北非核化“対話で要求”米副大統領 「圧力と関与」説明
しんぶん赤旗 2018年2月16日
 【ワシントン=池田晋】ペンス米副大統領は14日、北朝鮮が核・弾道ミサイルの開発を完全かつ検証可能な形で放棄するまで経済的・外交的圧力を続けるとする一方、北朝鮮との対話には「オープンだ」とし、機会があれば米国の非核化要求を伝えると述べました。米ニュースサイトのアクシオスとのインタビューで発言。

 同氏が平昌五輪への訪韓時に文在寅(ムンジェイン)大統領と合意した「最大限の圧力と同時の関与」の方針を説明したものとみられます。
 ペンス氏はインタビューで、「(トランプ)大統領はいつも対話の正当性を信じていると明確にしてきた。しかし、対話は交渉ではない。対話は互いを理解するものだ」と述べ、意見交換の対話と、非核化の交渉は異なるレベルだとの認識を示唆しました。

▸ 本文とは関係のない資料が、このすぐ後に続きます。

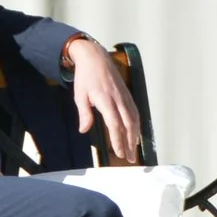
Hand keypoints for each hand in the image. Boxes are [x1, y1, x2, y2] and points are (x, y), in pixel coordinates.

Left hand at [67, 37, 142, 163]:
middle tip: (130, 159)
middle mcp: (118, 99)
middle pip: (128, 125)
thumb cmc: (85, 77)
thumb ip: (84, 114)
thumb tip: (84, 130)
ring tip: (133, 150)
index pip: (115, 124)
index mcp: (106, 100)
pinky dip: (137, 125)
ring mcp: (125, 97)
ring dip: (135, 136)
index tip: (119, 153)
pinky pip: (135, 112)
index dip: (118, 140)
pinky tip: (135, 134)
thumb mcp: (80, 95)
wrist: (95, 57)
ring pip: (135, 119)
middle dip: (129, 143)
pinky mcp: (127, 95)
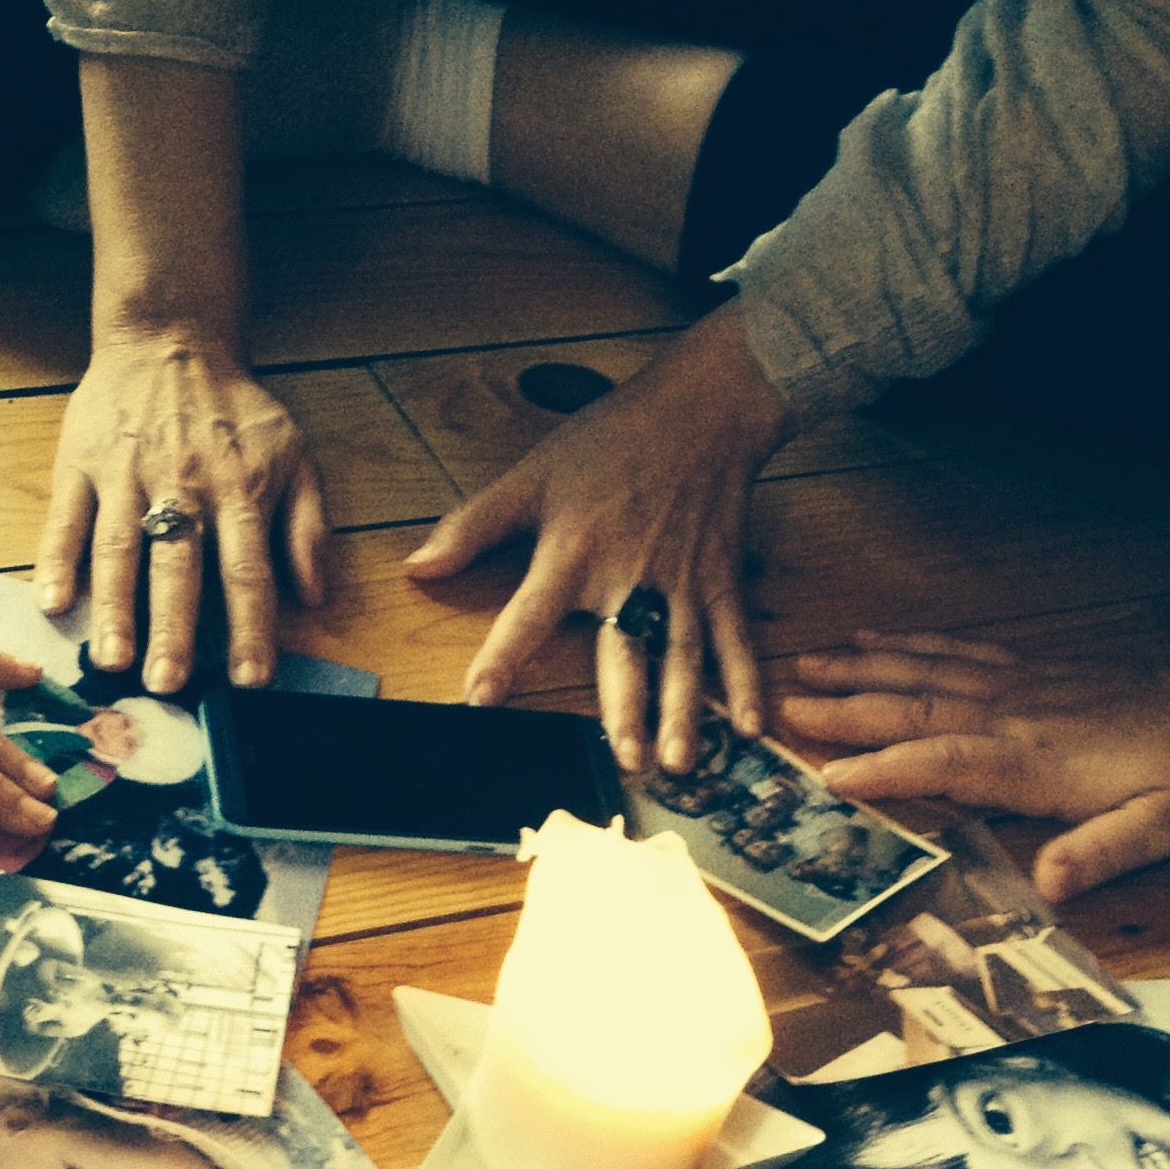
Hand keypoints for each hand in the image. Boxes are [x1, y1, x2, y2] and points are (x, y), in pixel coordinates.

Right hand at [39, 334, 328, 696]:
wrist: (170, 338)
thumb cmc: (236, 411)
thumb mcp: (294, 454)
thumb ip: (308, 526)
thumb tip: (316, 597)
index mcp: (238, 490)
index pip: (246, 571)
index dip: (249, 628)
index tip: (249, 679)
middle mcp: (182, 486)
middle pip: (177, 567)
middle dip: (172, 629)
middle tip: (166, 685)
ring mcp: (126, 475)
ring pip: (118, 549)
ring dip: (114, 608)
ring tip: (111, 659)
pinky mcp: (81, 463)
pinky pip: (65, 518)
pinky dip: (55, 560)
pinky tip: (52, 604)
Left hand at [404, 304, 790, 777]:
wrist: (705, 405)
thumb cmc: (613, 439)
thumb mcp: (532, 473)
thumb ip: (474, 525)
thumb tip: (417, 566)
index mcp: (575, 553)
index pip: (530, 613)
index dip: (503, 655)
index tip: (481, 699)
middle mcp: (630, 577)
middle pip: (626, 651)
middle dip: (627, 708)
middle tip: (624, 759)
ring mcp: (683, 584)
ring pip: (683, 658)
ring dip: (683, 712)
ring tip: (677, 763)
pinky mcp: (721, 583)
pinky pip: (736, 639)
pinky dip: (747, 682)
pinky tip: (752, 727)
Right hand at [777, 635, 1169, 903]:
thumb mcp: (1164, 829)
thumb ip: (1103, 853)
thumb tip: (1050, 888)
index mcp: (1034, 761)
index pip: (944, 760)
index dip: (885, 769)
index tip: (827, 777)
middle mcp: (1014, 714)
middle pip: (914, 706)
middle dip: (844, 707)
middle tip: (778, 706)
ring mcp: (1016, 685)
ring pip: (923, 671)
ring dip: (858, 668)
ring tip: (800, 664)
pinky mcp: (1024, 670)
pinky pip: (952, 652)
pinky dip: (904, 644)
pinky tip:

 14日付の米紙ニューヨーク・タイムズは複数の米政権高官の話として、ペンス氏の訪韓の結果、トランプ政権は北朝鮮が非核化に向けて行動しないかぎり対話しないとした従来の姿勢から、予備対話には応じると軌道修正したと報道。南北対話に踏み切った同盟国との亀裂を避ける米国の判断だとし、「韓国の勝利だ」との見方を示しました。